## Your goal
Rewrite the lines of every item, replacing each "phylum" with "division" and changing nothing else. Leave out the pictures.

## Exercise inputs
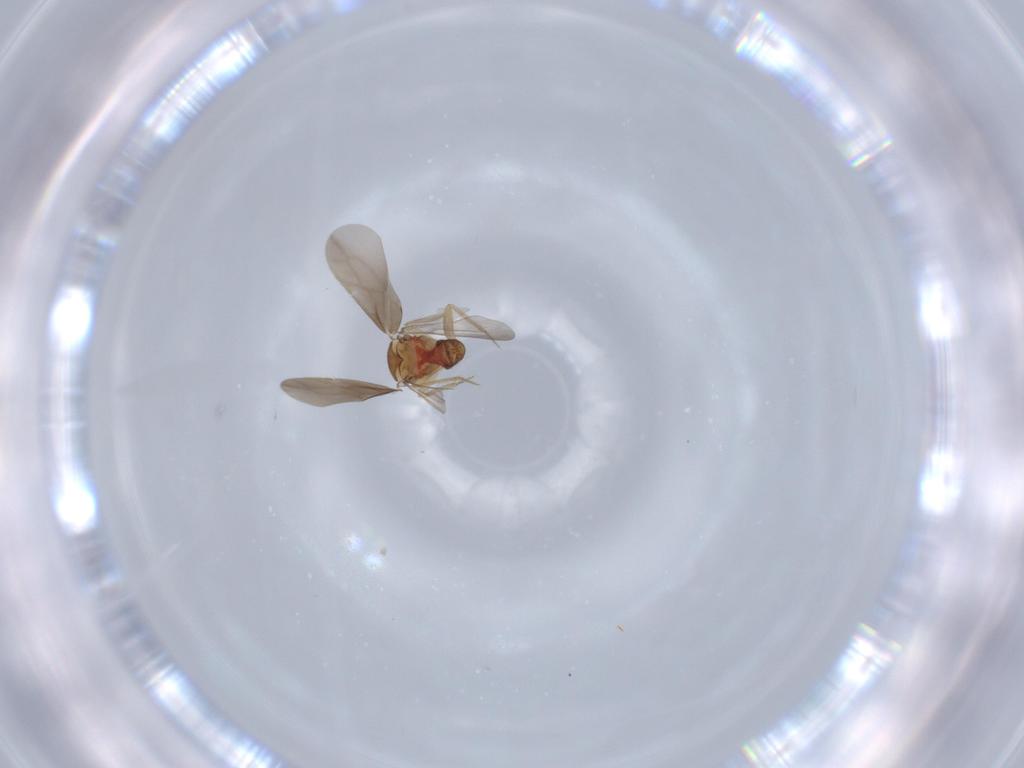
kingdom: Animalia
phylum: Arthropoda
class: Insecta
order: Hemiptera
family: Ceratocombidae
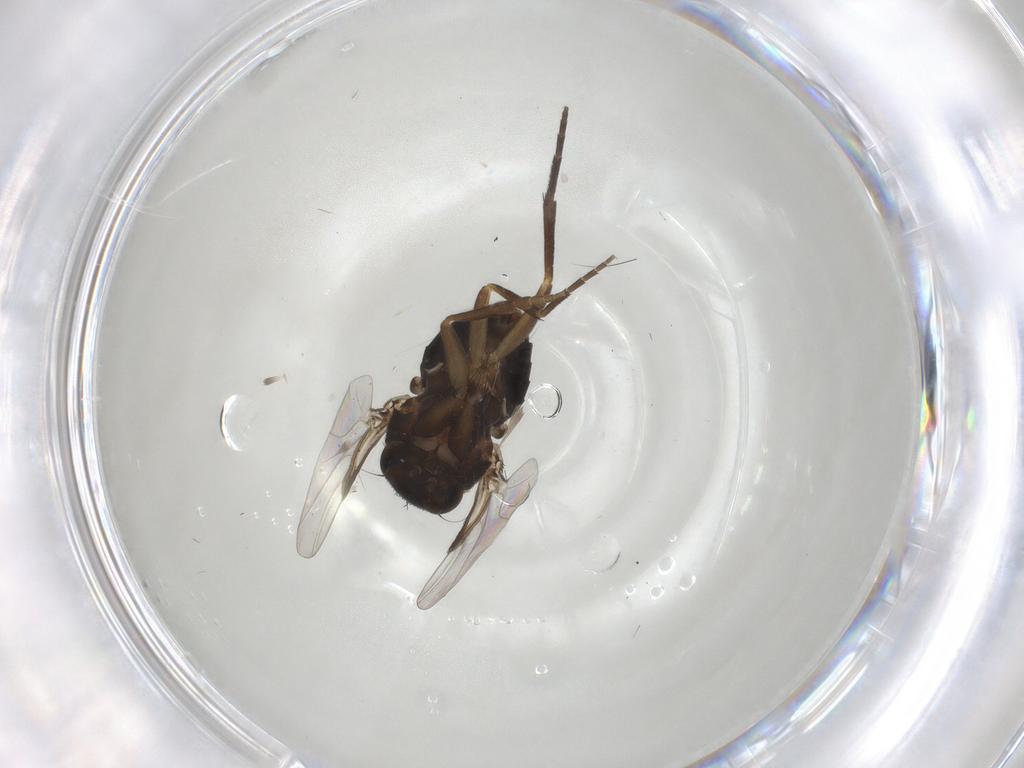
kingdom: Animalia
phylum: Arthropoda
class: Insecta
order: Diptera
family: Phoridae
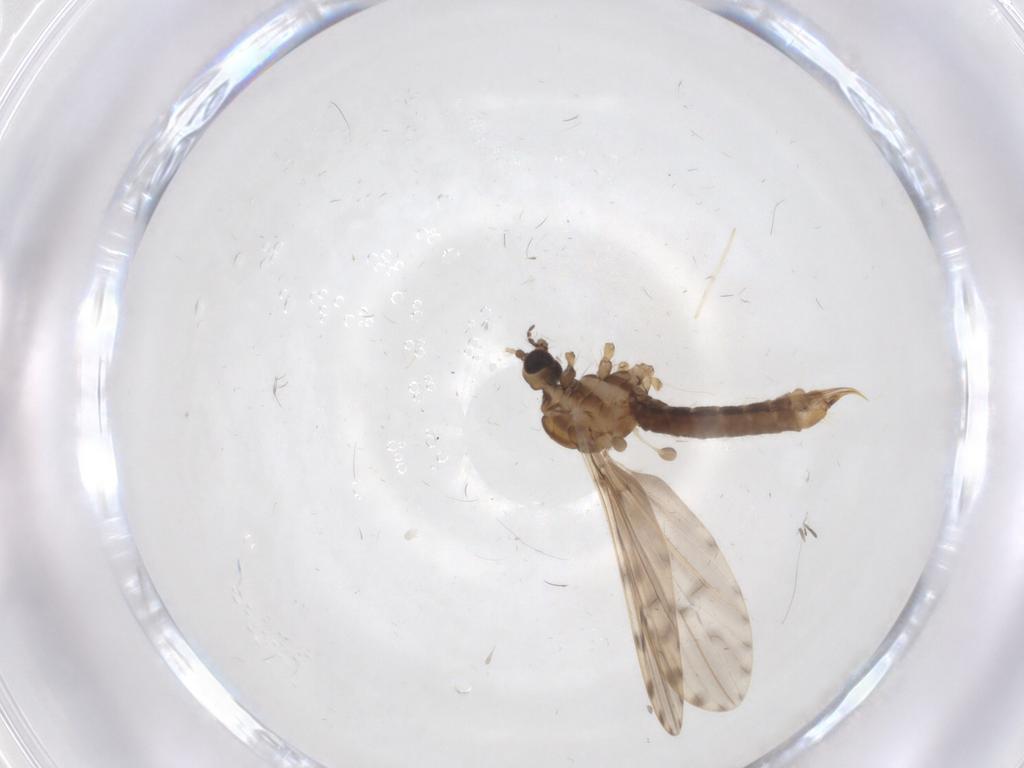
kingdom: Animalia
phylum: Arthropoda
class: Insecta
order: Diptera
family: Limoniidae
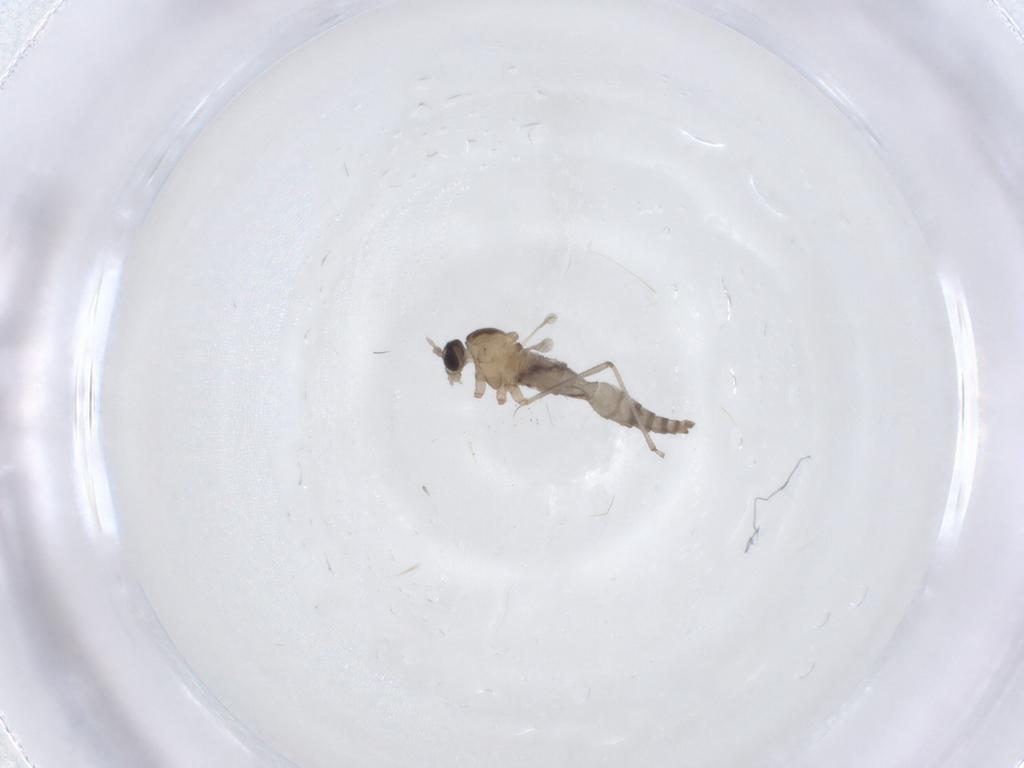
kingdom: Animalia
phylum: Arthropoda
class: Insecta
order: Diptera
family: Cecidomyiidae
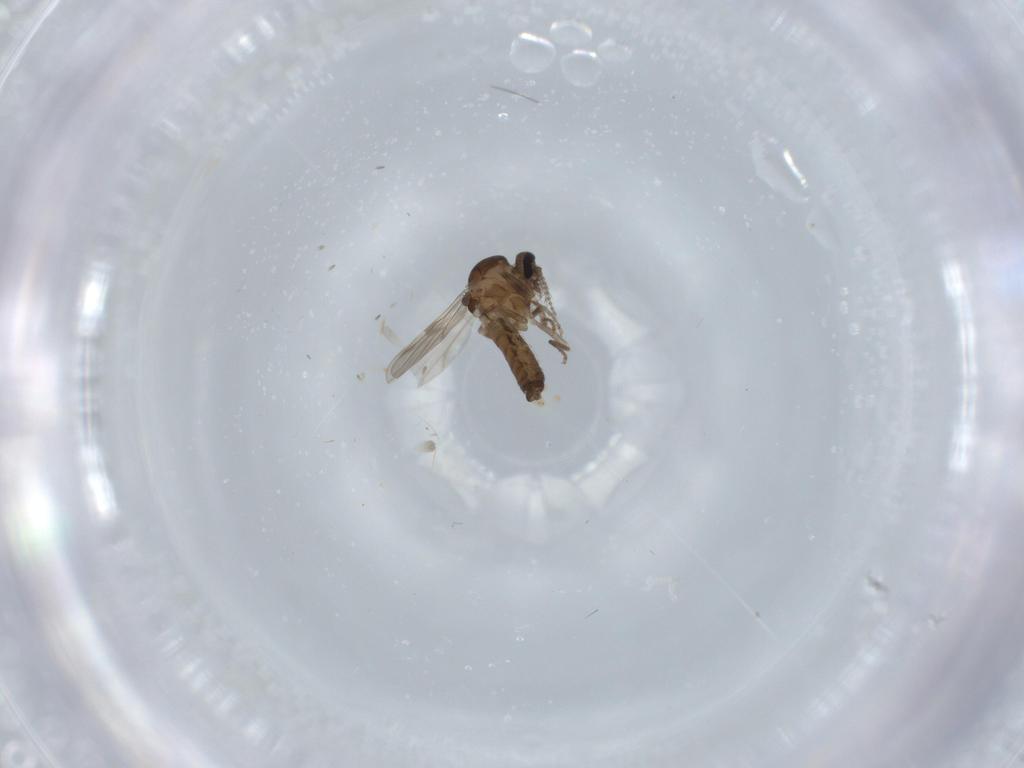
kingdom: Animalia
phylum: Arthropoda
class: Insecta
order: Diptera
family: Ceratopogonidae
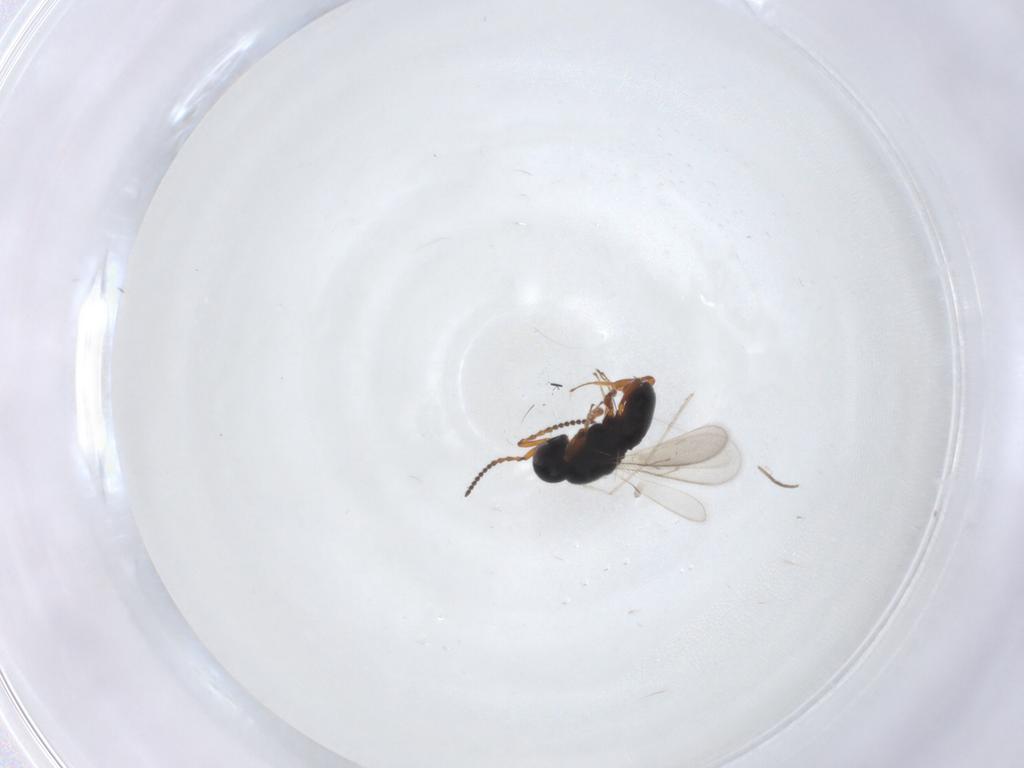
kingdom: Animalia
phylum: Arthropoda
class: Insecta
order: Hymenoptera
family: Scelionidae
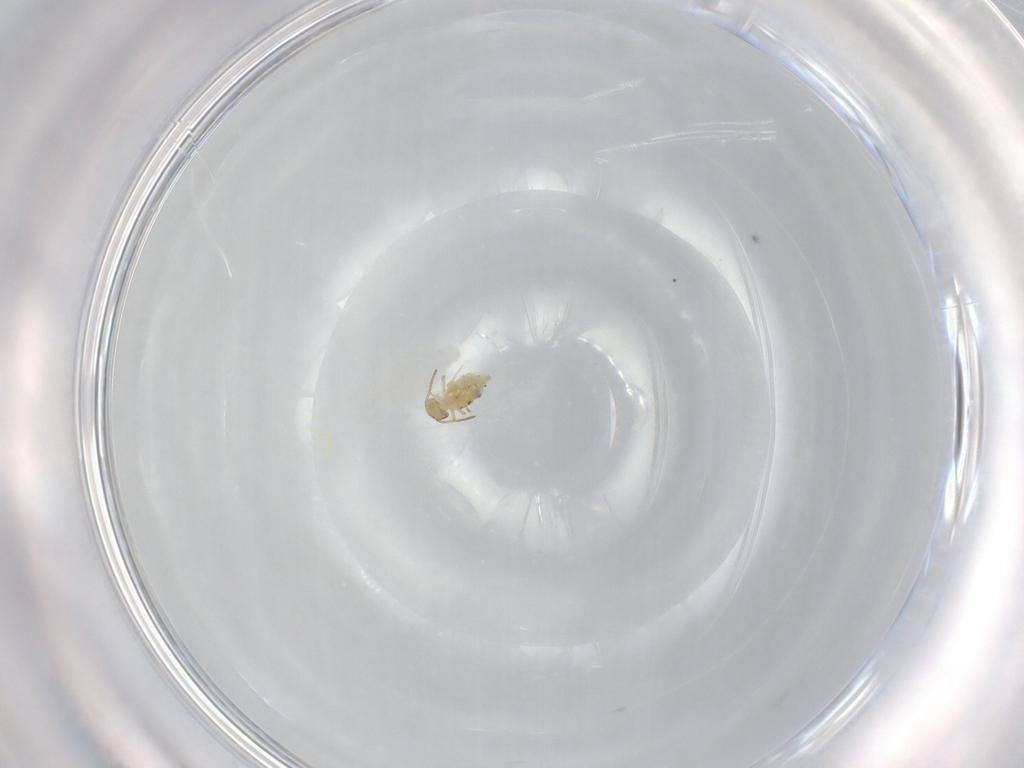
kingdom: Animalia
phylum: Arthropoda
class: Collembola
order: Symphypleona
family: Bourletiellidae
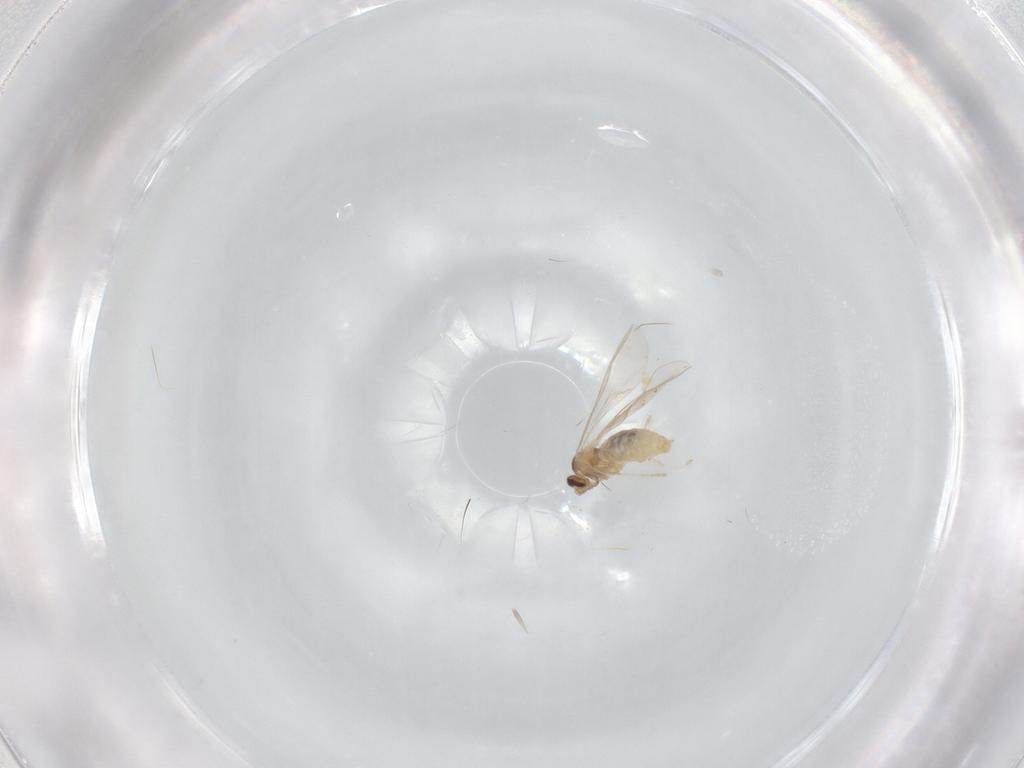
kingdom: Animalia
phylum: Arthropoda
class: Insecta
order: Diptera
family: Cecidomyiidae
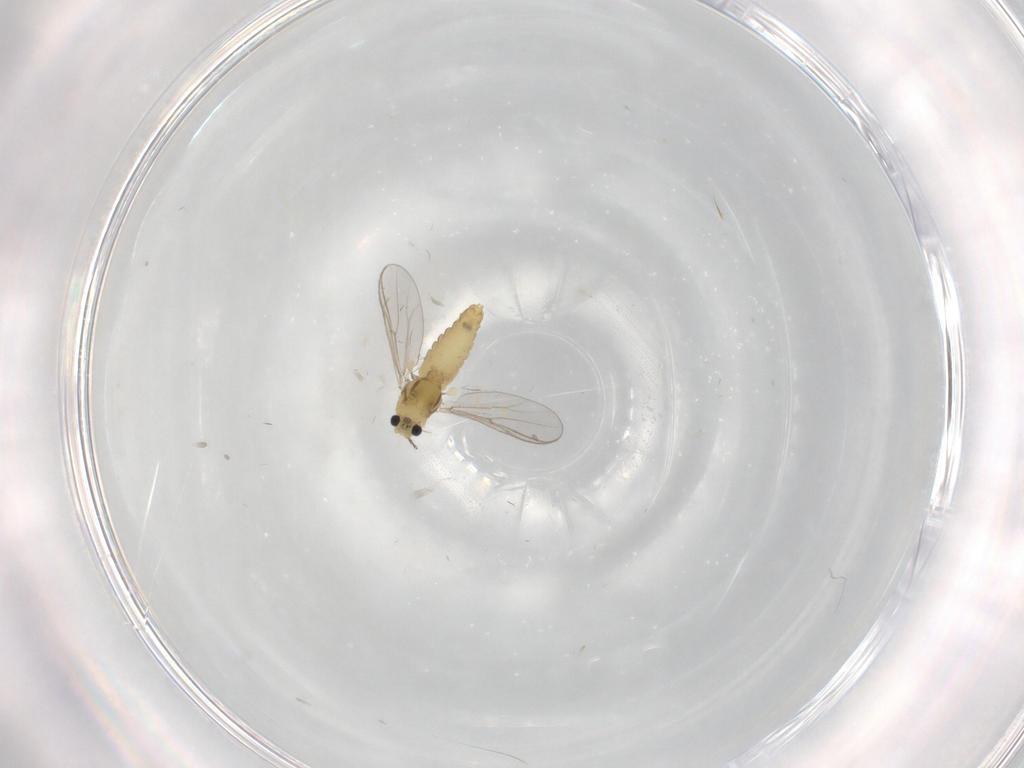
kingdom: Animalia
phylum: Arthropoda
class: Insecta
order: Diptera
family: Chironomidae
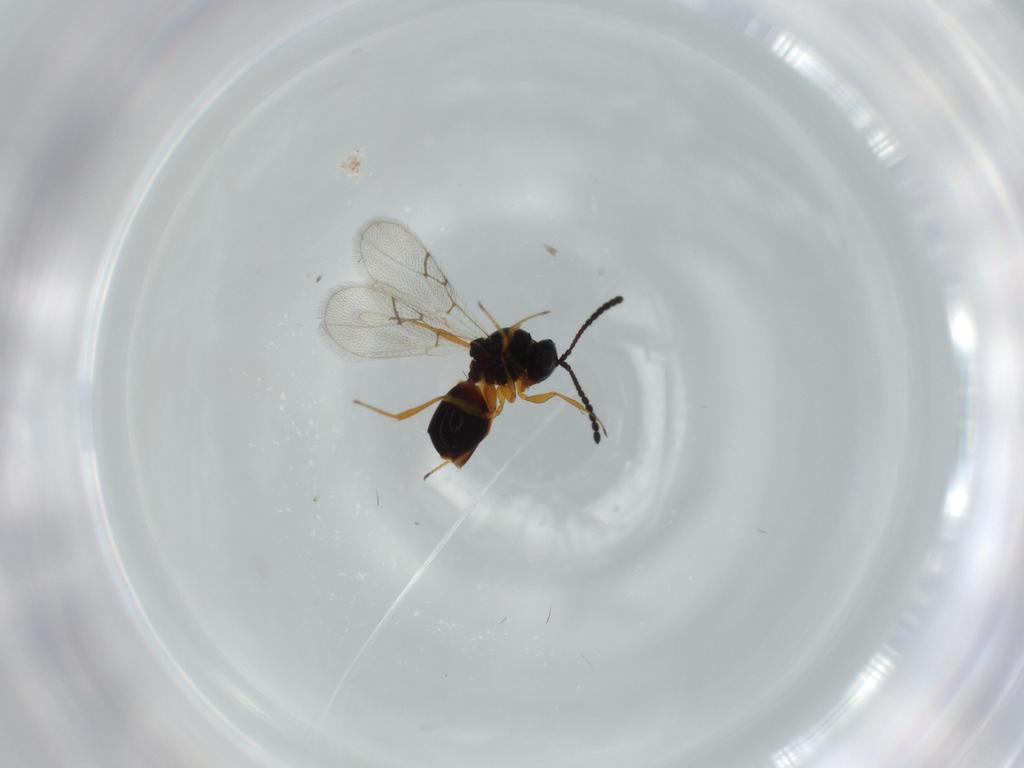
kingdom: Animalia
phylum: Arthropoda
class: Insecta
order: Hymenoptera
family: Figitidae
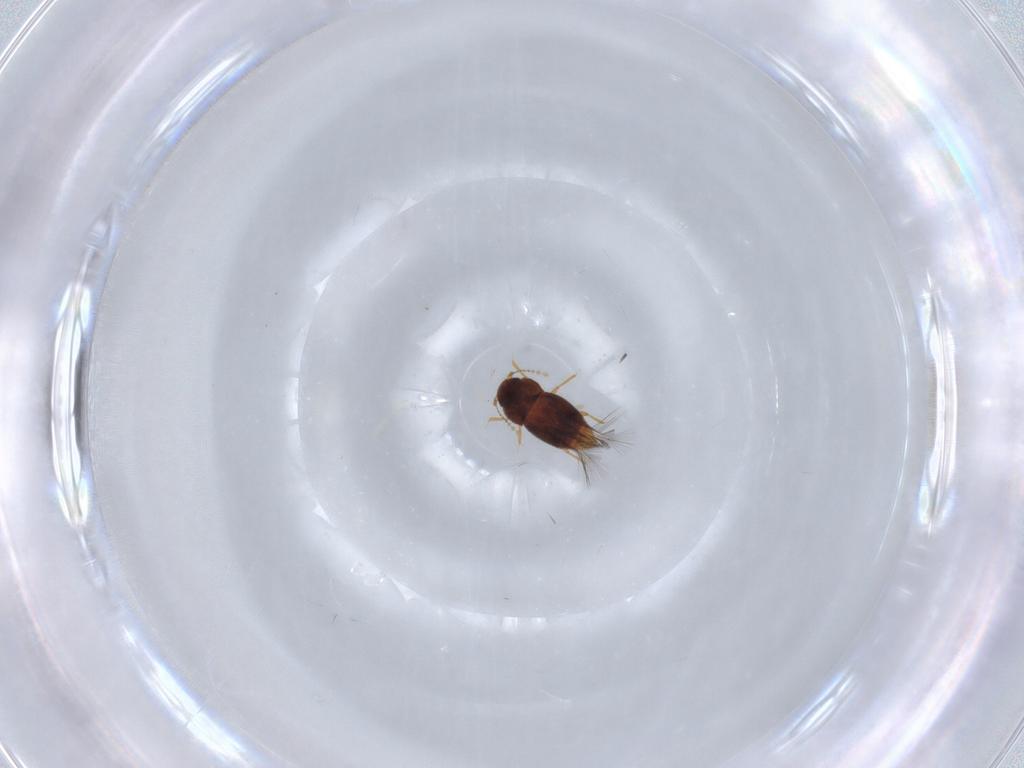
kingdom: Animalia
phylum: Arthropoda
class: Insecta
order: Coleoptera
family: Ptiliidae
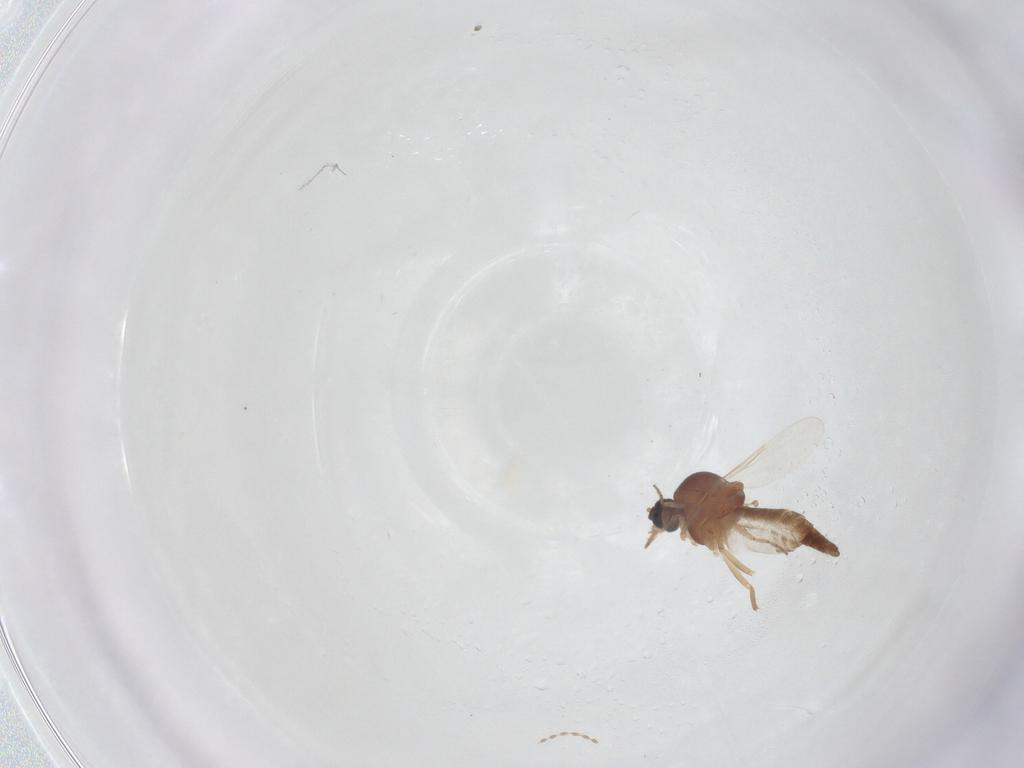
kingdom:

## Solution
kingdom: Animalia
division: Arthropoda
class: Insecta
order: Hemiptera
family: Ceratocombidae
kingdom: Animalia
division: Arthropoda
class: Insecta
order: Diptera
family: Phoridae
kingdom: Animalia
division: Arthropoda
class: Insecta
order: Diptera
family: Limoniidae
kingdom: Animalia
division: Arthropoda
class: Insecta
order: Diptera
family: Cecidomyiidae
kingdom: Animalia
division: Arthropoda
class: Insecta
order: Diptera
family: Ceratopogonidae
kingdom: Animalia
division: Arthropoda
class: Insecta
order: Hymenoptera
family: Scelionidae
kingdom: Animalia
division: Arthropoda
class: Collembola
order: Symphypleona
family: Bourletiellidae
kingdom: Animalia
division: Arthropoda
class: Insecta
order: Diptera
family: Cecidomyiidae
kingdom: Animalia
division: Arthropoda
class: Insecta
order: Diptera
family: Chironomidae
kingdom: Animalia
division: Arthropoda
class: Insecta
order: Hymenoptera
family: Figitidae
kingdom: Animalia
division: Arthropoda
class: Insecta
order: Coleoptera
family: Ptiliidae
kingdom:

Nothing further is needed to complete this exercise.